Les stations-service de TotalEnergies ont été affectées par une grève touchant « huit stations », soit 4 % des sites du réseau Argedis. Les grévistes ont exprimé des préoccupations concernant le budget carburant des salariés, qui « atteint désormais 400 euros par mois, pour un salaire net de 1.600 euros ».
Elles ont été envahies pendant plusieurs jours. Grâce à leurs prix encadrés, les stations-service de TotalEnergies ont attiré des milliers d’automobilistes en quête d’un carburant légèrement moins cher. Cependant, ce vendredi, certains ont été contraints de renoncer à faire le plein en raison des pompes fermées sur la route des vacances. Pénurie de carburant ? Pas du tout. Ce vendredi, une grève a paralysé plusieurs stations du réseau Argedis, filiale de TotalEnergies.

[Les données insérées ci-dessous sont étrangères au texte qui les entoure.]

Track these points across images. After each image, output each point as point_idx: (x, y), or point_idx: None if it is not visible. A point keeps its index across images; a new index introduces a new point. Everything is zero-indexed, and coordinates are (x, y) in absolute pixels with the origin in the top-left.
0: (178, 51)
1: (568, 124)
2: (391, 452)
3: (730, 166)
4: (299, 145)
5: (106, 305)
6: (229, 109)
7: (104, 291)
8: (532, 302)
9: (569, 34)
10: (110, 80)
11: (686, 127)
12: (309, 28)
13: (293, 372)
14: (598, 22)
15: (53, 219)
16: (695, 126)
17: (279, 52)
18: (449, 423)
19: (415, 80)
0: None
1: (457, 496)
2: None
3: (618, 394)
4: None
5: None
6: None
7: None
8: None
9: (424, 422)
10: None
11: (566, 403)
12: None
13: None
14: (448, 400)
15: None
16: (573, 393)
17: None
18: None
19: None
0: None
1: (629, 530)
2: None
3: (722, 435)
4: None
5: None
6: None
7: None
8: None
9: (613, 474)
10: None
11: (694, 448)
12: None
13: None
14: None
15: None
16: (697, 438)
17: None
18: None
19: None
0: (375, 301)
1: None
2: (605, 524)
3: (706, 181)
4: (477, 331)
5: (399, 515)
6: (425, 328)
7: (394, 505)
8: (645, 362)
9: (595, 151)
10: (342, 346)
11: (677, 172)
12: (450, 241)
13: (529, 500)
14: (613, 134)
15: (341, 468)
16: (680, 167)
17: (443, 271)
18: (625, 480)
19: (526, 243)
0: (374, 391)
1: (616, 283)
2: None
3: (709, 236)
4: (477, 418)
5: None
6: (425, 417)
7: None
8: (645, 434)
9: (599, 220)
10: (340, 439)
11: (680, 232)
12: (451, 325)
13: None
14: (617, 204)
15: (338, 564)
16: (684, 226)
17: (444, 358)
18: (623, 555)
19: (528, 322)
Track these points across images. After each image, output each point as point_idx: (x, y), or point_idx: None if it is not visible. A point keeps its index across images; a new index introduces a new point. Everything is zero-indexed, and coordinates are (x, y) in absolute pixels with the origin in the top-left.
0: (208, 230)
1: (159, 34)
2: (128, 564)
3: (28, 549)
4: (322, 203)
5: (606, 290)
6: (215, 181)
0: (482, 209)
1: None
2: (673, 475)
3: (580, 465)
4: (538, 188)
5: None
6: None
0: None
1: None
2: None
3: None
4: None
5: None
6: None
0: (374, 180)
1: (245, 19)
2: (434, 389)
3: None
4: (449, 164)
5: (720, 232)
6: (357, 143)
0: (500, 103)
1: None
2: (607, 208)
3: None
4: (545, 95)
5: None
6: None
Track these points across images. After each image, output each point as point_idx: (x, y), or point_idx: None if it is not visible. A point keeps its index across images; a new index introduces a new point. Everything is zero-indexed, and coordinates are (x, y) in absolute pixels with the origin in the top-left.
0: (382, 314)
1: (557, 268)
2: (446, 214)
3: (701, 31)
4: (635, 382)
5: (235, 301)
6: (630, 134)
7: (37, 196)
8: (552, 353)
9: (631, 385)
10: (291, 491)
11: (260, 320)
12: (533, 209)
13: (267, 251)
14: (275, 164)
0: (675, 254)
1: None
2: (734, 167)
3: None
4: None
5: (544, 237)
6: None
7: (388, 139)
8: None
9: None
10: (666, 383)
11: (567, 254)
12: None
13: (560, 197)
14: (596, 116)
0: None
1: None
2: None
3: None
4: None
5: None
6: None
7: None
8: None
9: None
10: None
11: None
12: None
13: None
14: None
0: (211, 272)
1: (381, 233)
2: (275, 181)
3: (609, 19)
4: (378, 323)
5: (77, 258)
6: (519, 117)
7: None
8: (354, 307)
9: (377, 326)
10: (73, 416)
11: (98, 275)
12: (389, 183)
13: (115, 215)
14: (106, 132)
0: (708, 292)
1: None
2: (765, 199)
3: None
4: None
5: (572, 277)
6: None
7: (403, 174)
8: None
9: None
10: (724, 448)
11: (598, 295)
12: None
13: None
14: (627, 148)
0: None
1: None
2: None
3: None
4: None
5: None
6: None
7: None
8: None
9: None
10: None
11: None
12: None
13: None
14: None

D’après la CGT, des employés d’une vingtaine d’établissements se sont mobilisés pour demander une aide au paiement du carburant pour les salariés. La direction du groupe a précisé que « huit stations » étaient touchées par ce mouvement, représentant 4 % de l’ensemble des sites de ce réseau. La station du Mont-Saint-Michel, située le long de l’A84 entre Rennes et Caen, était bloquée.
Argedis gère environ 180 des 3.300 stations du groupe en France, surtout aux abords des autoroutes. Les grévistes sollicitent des soutiens pour les employés, dont le budget carburant « atteint désormais 400 euros par mois, pour un salaire net de 1.600 euros », conduisant à une situation « financièrement intenable ». La direction a proposé une « prime carburant » variant entre 15 et 40 euros mensuels, en fonction du trajet entre le domicile et le lieu de travail des employés. « Des miettes », proteste la CGT, qui a appelé, juste avant les départs en vacances en Île-de-France, à un « blocage » des stations du géant pétrolier.
Concernant les solutions, le groupe assure vouloir rester « ouvert au dialogue » et a également recommandé aux salariés de souscrire une carte Total, offrant une réduction de 8 centimes par litre par rapport aux prix affichés. « Ce sont les cordonniers les plus mal chaussés, c’est-à-dire que même les salariés de Total n’ont pas d’aide pour faire face à cette explosion du prix du carburant », a réagi la secrétaire générale de la CGT, Sophie Binet, vendredi sur France 2, en appelant le gouvernement à indexer les salaires sur les prix.
L’année précédente, TotalEnergies a enregistré un bénéfice de 13 milliards d’euros, marquant une baisse de 17 %.